*Document section*
• • • •
Houbraken Translated

RKD STUDIES

3. Inaccuracies and Name Dropping in De groote schouburgh


Whenever Houbraken abbreviated or omitted the first name of an author or artist, Cornelis de Bie (1627-1711/6) [1] being the most common example, we have completed the name. We were tempted to attach a [sic] when an error defies what has become common knowledge, as when our biographer has Peter Paul Rubens (1577-1640) born in Cologne instead of Siegen or identifies his first wife as one Catarina Brintes instead of Isabella Brant (1591-1626).1 However, identifying one fact as erroneous implies that other facts are trustworthy. We have included comments on such issues in the relevant records in RKDartists. Hence we have generally translated Houbraken errors and all. Even so, one’s fingers sometimes itch to intervene, as when Arnold botches his information about Raphael’s Three Graces in the Farnesina.2 Similarly, some ten anachronistic references to the Bishopric of Utrecht (Het Sticht), which was disbanded in 1528, were troubling but could simply reflect common practice. Some indisputable slips, such as identifying 1597 as being ‘at the beginning of the 16th century’, should be evident to one and all.

Houbraken’s spelling of the names of cities, artists and authors pre-dated any standardization. Especially his versions of foreign cities can be almost unrecognizable, witness Bolonie for Bologna,3 or altogether incorrect, as with Lübeck instead of Lebus.4 We initially corrected such items between square brackets, but Houbraken Translated gives the corrected versions because the original text is juxtaposed, allowing for immediate comparison. We also encounter the exchange of London, ‘with the Monument‘,5 but research was needed to establish that it commemorated the great fire of 1666 [2]. As for artists, we encounter Rembrant instead of Rembrandt, Knufter and Knifftert for Knüpfer,6 and both Lelie and Lely on the same page.7

Houbraken further tells us that the King of Spain ordered pictures ‘by Guido, Guerchin, Josepin, Massimi, Gentileschi, Pietre de Cortone, Valentin, Andrea Sacchi, Lanfranc, Dominicin, and one by Sandrart’.8 We could easily identify key artists such as Guido Reni (1575-1642), Guercino (1591-1666), Orazio Gentileschi (1563-1639), Pietro da Cortona (1596-1669), Valentin de Boulogne (1591-1632), Andrea Sacchi (1599-1661), Giovanni Lanfranco (1582-1647), Domenichino (1581-1641) and Joachim von Sandrart (1606-1688), but few are likely to think of of Massimi as Massimo Stanzione (1585-1656), leave alone of Josepin as Giuseppe Cesari (also known as il Cavalier d’Arpino, 1568-1640). In addition Houbraken refers to Raphael as Urbino (for Raffaello Sanzio da Urbino, 1483-1530).9 Houbraken Translated simply substitutes the corrected names when possible.
• • • •
*Raw records*
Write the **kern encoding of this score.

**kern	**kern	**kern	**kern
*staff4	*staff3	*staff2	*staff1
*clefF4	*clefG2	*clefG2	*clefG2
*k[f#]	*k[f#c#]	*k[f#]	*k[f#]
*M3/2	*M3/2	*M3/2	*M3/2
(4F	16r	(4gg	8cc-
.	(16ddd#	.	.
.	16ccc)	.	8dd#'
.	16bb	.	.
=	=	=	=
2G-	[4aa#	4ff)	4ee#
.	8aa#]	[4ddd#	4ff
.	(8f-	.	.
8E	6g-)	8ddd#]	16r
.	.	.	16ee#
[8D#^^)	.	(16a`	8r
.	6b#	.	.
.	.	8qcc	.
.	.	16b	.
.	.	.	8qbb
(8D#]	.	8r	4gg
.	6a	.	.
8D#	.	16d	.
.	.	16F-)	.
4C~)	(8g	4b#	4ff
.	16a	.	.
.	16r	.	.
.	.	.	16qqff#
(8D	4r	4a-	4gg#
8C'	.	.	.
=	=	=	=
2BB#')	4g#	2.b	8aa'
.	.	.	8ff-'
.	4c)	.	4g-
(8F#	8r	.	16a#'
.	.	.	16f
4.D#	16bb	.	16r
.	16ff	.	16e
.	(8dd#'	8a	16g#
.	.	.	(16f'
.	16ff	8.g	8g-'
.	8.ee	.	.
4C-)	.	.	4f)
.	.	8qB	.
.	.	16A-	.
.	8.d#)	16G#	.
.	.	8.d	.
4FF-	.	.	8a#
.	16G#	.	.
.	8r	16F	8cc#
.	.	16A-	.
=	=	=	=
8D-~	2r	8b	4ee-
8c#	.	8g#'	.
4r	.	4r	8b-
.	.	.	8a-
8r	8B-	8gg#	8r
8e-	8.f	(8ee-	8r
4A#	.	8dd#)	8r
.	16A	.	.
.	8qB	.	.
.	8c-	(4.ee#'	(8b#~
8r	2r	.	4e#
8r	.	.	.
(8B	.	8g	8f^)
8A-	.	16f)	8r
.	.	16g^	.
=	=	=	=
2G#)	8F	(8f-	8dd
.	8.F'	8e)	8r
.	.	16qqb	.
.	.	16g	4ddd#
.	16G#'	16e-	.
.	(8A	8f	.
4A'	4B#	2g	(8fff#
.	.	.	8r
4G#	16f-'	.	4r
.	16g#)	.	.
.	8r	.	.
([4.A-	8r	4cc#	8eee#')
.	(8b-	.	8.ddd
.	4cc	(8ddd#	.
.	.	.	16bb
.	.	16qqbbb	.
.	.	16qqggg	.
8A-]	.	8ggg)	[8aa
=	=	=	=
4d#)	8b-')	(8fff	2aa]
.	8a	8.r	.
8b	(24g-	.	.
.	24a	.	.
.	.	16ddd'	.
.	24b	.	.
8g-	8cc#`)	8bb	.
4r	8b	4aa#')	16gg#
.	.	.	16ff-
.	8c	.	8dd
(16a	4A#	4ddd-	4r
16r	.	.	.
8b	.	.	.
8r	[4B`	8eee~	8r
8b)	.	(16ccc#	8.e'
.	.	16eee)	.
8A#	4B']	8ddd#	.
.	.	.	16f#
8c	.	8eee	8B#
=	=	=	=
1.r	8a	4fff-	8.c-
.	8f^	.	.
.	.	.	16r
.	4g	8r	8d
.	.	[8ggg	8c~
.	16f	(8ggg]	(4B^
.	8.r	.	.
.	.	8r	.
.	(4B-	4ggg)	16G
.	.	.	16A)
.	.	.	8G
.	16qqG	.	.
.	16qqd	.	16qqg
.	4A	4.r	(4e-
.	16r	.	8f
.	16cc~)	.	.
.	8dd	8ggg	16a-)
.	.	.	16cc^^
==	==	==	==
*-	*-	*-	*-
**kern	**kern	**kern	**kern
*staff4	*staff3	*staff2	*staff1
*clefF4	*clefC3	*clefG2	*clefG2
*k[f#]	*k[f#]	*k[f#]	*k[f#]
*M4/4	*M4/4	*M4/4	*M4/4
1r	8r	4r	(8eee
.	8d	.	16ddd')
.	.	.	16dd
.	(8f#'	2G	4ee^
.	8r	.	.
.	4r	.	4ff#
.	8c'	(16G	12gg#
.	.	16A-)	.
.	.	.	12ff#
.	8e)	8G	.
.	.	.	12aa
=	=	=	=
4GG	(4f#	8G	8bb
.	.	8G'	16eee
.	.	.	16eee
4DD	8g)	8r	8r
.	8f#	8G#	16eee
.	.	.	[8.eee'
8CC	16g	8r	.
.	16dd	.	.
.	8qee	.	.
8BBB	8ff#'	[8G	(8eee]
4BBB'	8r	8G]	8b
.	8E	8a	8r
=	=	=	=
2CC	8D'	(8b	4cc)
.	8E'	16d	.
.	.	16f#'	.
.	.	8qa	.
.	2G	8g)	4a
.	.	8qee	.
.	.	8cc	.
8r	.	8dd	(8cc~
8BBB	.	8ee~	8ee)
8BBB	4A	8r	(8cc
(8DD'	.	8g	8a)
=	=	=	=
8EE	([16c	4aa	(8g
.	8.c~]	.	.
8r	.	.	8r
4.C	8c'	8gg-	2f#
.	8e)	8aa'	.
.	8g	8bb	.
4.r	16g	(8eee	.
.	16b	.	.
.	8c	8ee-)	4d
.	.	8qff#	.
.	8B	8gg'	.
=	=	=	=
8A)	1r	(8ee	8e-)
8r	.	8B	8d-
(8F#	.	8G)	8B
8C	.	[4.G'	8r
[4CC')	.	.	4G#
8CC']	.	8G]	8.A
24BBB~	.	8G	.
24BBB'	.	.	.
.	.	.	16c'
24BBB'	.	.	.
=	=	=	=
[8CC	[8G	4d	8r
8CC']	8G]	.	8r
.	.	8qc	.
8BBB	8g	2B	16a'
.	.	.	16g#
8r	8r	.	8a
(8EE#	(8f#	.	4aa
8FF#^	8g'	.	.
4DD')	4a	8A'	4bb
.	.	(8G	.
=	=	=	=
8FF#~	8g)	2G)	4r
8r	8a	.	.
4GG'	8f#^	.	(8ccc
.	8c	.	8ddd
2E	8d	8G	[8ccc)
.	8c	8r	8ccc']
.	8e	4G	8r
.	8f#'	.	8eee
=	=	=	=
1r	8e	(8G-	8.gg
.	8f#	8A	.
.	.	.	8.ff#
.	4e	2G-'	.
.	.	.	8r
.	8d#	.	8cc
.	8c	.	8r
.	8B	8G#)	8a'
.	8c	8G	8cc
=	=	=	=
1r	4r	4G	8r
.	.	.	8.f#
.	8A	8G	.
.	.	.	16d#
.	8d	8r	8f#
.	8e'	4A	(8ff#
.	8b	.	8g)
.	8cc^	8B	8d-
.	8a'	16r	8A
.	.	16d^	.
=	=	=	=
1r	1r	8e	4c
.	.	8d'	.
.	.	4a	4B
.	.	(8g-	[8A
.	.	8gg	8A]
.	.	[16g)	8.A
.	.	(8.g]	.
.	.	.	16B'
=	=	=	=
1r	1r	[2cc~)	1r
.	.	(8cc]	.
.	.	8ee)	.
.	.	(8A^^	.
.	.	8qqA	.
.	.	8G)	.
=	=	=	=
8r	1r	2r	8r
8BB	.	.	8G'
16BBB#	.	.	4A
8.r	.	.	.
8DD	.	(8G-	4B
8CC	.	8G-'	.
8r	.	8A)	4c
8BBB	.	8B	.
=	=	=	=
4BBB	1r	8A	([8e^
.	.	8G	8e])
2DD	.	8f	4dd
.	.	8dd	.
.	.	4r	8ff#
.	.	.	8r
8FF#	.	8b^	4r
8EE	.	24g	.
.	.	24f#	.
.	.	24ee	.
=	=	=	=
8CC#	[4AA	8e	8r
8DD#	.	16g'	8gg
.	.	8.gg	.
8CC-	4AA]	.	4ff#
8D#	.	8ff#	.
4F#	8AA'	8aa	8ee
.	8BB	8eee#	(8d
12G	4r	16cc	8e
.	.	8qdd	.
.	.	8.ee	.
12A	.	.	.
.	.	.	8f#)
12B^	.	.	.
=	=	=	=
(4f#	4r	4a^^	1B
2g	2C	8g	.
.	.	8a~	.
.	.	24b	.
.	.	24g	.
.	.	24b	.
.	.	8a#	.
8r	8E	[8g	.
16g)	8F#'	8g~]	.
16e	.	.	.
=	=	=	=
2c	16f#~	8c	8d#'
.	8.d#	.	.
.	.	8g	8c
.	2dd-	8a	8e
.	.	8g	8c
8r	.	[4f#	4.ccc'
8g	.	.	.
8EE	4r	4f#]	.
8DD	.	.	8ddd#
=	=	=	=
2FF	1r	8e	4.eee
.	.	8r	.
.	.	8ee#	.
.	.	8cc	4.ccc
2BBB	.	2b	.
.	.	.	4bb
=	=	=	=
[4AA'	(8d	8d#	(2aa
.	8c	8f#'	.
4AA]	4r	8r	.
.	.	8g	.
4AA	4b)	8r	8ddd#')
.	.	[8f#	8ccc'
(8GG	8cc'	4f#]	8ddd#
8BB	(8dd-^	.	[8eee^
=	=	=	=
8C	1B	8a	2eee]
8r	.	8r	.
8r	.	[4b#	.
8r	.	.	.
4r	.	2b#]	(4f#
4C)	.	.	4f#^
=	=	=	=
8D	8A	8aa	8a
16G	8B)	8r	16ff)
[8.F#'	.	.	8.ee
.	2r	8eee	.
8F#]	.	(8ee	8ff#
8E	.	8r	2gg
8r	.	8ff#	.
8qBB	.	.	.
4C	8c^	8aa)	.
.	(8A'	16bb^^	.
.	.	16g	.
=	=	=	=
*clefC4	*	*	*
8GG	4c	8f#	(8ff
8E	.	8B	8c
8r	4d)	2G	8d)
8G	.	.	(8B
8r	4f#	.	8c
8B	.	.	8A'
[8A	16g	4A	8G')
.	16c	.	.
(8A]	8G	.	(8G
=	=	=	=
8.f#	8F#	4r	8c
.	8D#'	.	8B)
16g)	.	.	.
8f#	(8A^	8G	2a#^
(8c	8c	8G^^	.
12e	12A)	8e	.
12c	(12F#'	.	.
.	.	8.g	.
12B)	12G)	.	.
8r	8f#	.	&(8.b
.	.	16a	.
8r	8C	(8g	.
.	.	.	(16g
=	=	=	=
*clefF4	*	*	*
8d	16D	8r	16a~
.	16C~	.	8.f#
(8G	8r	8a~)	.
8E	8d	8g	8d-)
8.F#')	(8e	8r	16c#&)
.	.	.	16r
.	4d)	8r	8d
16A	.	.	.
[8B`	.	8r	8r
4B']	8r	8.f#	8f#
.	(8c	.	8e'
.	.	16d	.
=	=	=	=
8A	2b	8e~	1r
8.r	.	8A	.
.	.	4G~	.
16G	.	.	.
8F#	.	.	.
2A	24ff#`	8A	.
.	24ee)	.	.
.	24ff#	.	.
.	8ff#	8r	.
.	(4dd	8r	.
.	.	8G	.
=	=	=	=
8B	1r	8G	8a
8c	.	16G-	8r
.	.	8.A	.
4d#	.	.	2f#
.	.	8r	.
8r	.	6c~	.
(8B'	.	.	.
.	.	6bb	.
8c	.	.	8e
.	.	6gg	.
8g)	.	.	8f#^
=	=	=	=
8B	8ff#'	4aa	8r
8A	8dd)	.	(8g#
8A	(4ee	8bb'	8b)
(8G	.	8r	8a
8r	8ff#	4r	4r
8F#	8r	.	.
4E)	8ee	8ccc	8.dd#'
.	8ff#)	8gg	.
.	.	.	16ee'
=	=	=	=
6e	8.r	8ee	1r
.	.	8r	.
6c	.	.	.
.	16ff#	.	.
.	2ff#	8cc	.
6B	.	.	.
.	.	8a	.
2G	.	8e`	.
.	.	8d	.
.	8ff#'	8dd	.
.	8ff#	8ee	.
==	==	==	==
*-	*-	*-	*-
• • • •
*Set tasks*
- A) Can you summarize the section on inaccuracies and name spellings in Houbraken's De groote schouburgh in two sentences?
- B) Would you carry on the section about Houbraken's garbled spellings of names from the point where it stops?

*Answer list*
- A) The translators have completed abbreviated first names but otherwise rendered Houbraken's errors as they stand, such as placing Rubens's birth in Cologne, and they have put comments on such issues in the relevant records in RKDartists. Because his spellings of cities, artists and authors pre-date standardization and can be unrecognizable or incorrect, Houbraken Translated substitutes the corrected names where possible, with the original text placed alongside for comparison.

- B)
No doubt Houbraken would have loved to read Latin, like his well-educated contemporaries. As it is, his compulsive name-dropping attests to a kind of over-compensation, so that he needed the likes of Horace (65 BC-8 BC) to support commonplace wisdom, such as that it is more risky to criticize a living colleague than a dead one.10 At one point, in a digression on the appearance of ancient statues, Houbraken breaks into a veritable orgy of now obscure authorities -- Papinius Statius (c. 45-AD 96), Trebellius Pollio (died 260-268), Vopiscus (?), Julius Firmikus Maternus (late antique) and Arnobius of Sicca (died c. 330) 11 -- without specifying his precise sources, not even for his brief quotation from Papinius. In the case of Isodorus of Seville (560-636), a Catholic scholar and saint, Houbraken is most unlikely to have read even one of his many books. Houbraken also regularly quotes famous ancient authors such as Augustine (354-430), Cicero (106-43 BC) , Herodotus (c. 485-c. 425 BC), Juvenal (late 1st and early 2nd C.) Plautus (dates), Pliny (born c. 251-255 BC), Solon of Athens(c. 630-560 BC) and Tacitus (c. 56-c. 117), without specifying his precise source. To be told that ‘Cato was wont to say’ something is not helpful without knowing where he said it. Nor is it all that useful to learn that Desiderius Erasmus (c. 1467/9-1536) said something ‘somewhere in his writings’12 or that Hugo de Groot (1583-1645) is ‘also of the opinion’ about something in some unidentified place.13 Houbraken also quotes ‘the philosopher Bion’, being Bion of Borysthenes (325-250 BC), without telling us anything about him other than that he was a ‘contemporary of the Macedonian king Antigonus’.14 Such quotations might require a long time to verify. As for the sayings of an unidentified ‘old philosopher’ or ‘wise man’,15 no amount of time might suffice.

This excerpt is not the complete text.